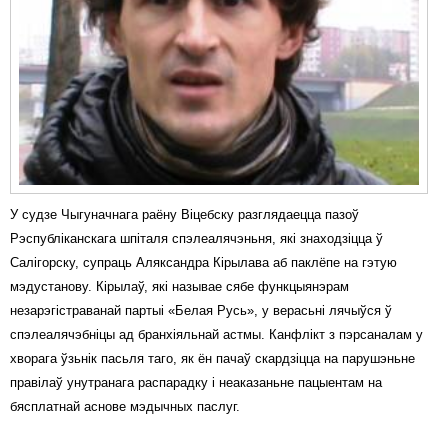
У судзе Чыгуначнага раёну Віцебску разглядаецца пазоў
Рэспубліканскага шпіталя спэлеалячэньня, які знаходзіцца ў
Салігорску, супраць Аляксандра Кірылава аб паклёпе на гэтую
мэдустанову. Кірылаў, які называе сябе функцыянэрам
незарэгістраванай партыі «Белая Русь», у верасьні лячыўся ў
спэлеалячэбніцы ад бранхіяльнай астмы. Канфлікт з пэрсаналам у
хворага ўзьнік пасьля таго, як ён пачаў скардзіцца на парушэньне
правілаў унутранага распарадку і неаказаньне пацыентам на
бясплатнай аснове мэдычных паслуг.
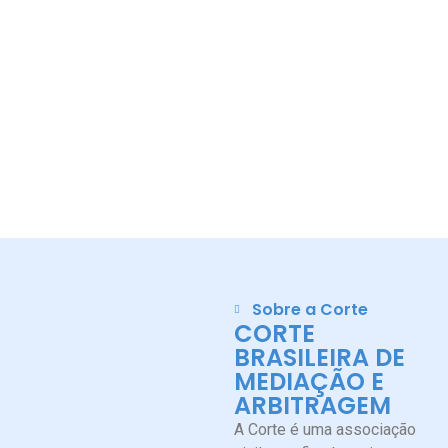
Sobre a Corte
CORTE
BRASILEIRA DE
MEDIAÇÃO E
ARBITRAGEM
A Corte é uma associação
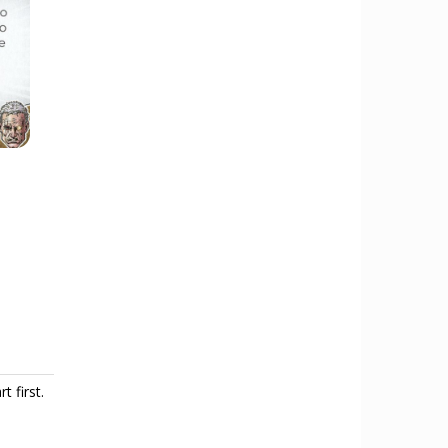
 first.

◇ ◇ ◇ ◇ ◇ ◇ ◇

Leaving all pictures aside, quote each record exactly.

У судзе Чыгуначнага раёну Віцебску разглядаецца пазоў
Рэспубліканскага шпіталя спэлеалячэньня, які знаходзіцца ў
Салігорску, супраць Аляксандра Кірылава аб паклёпе на гэтую
мэдустанову. Кірылаў, які называе сябе функцыянэрам
незарэгістраванай партыі «Белая Русь», у верасьні лячыўся ў
спэлеалячэбніцы ад бранхіяльнай астмы. Канфлікт з пэрсаналам у
хворага ўзьнік пасьля таго, як ён пачаў скардзіцца на парушэньне
правілаў унутранага распарадку і неаказаньне пацыентам на
бясплатнай аснове мэдычных паслуг.
Sobre a Corte
CORTE
BRASILEIRA DE
MEDIAÇÃO E
ARBITRAGEM
A Corte é uma associação
 first.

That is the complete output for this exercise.